Berdiri bulu tengkuk An Lu Shan menyaksikan keganasan dan kekejaman yang luar biasa ini! Siapakah iblis wanita ini, pikirnya. Cepat dia lalu mengeluarkan aba-aba untuk melarang orang-orangnya menghalangi majunya wanita pertapa itu dan dia sendiri lalu cepat mundur dan menanti di ruang tengah, akan tetapi diam-diam dia menyuruh barisan panah mengurung tempat itu untuk bergerak apabila tokouw itu datang dengan maksud kurang baik.

Sambil tersenyum-senyum mengejek, tokouw itu bersama anak perempuan tadi langsung memasuki benteng dan menuju ke ruang besar di mana An Lu Shan duduk menanti.

Dengan melihat bendera yang berkibar di atas ruang itu, mudah saja bagi tokouw ini untuk mencari di mana adanya komandan benteng. Ia melangkah masuk dengan sikap tenang seperti memasuki rumahnya sendiri saja.

Setelah masuk ke dalam ruangan itu tokouw ini berdiri tegak dan memandang kepada An Lu Shan. Perwira ini cepat berdiri dan menyambut dengan penghormatan. Akan tetapi sebelum dia membuka mulut, terdengar seruang nyaring.

“Eh, adik Ceng....! Kau di sini....?”

“Heee....! Bukankan kau Kwan Cu?” jawab anak perempuan yang masih digandeng tangannya oleh tokouw itu.

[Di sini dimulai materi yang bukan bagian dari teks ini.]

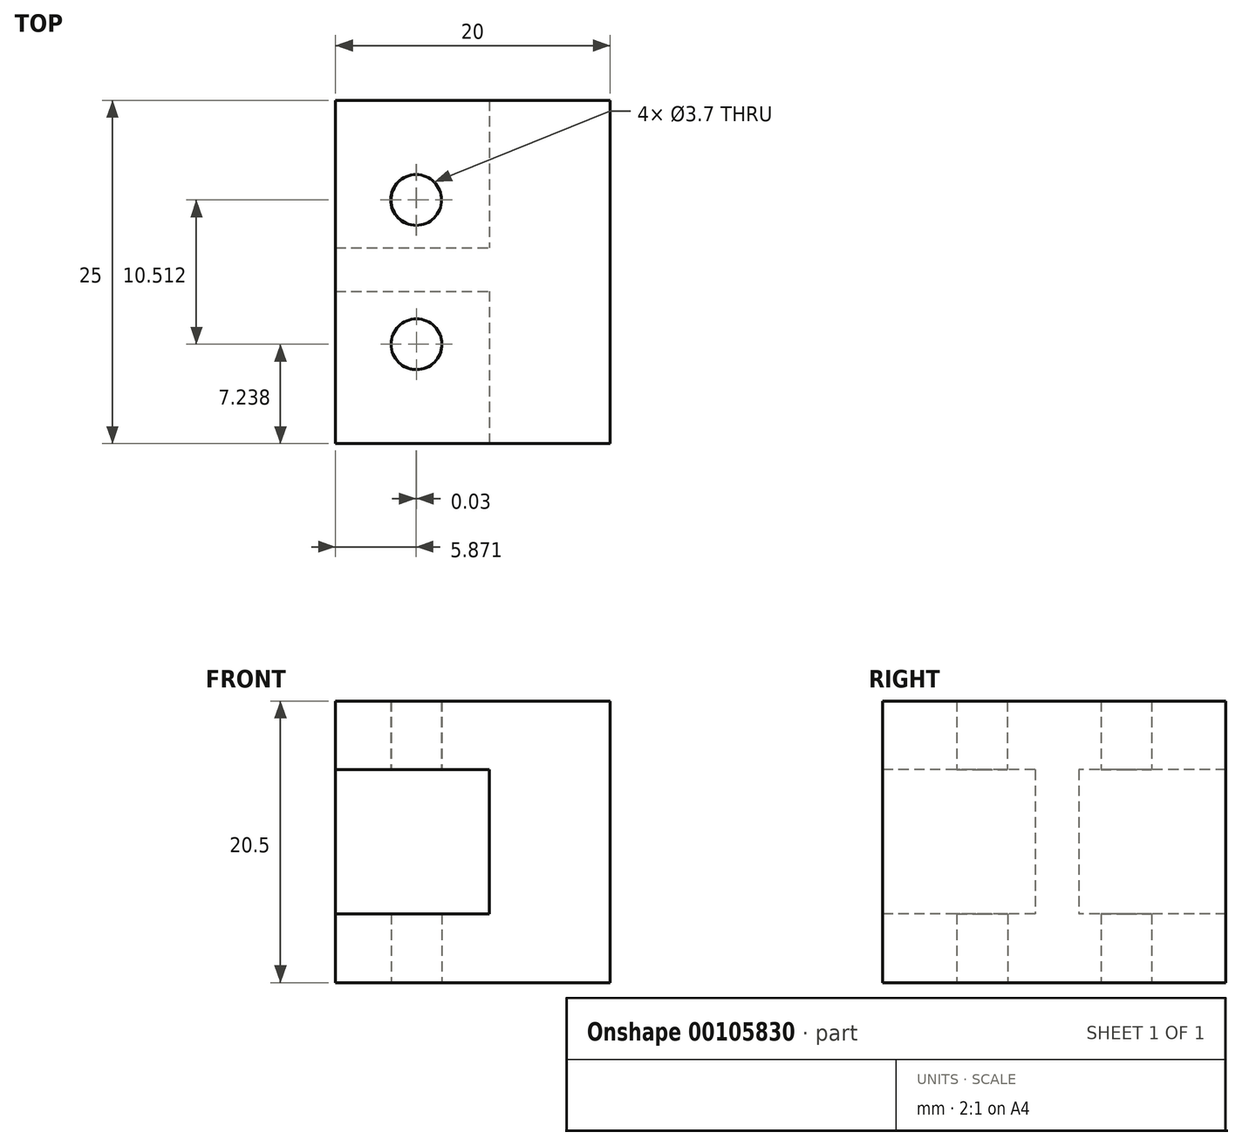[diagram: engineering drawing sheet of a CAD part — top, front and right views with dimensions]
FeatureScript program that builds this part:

Kwan Cu yang kebetulan keluar bersama gurunya, melihat bahwa anak perempuan itu adalah Bun Sui Ceng, puteri dari Thio Loan Eng, segera menegur. Juga Gui Tin yang sudah banyak merantau dan banyak sekali pengalamannya, ketika melihat tokouw itu, tersaruk-saruk maju menghampiri dan menjura.

“Dunia ini ternyata sempit sekali,” katanya kepada tokouw itu, “sehingga di ujung utara ini akan dapat bertemu muka dengan Kiu-bwe-coa-li Suthai dari ujung selatan!”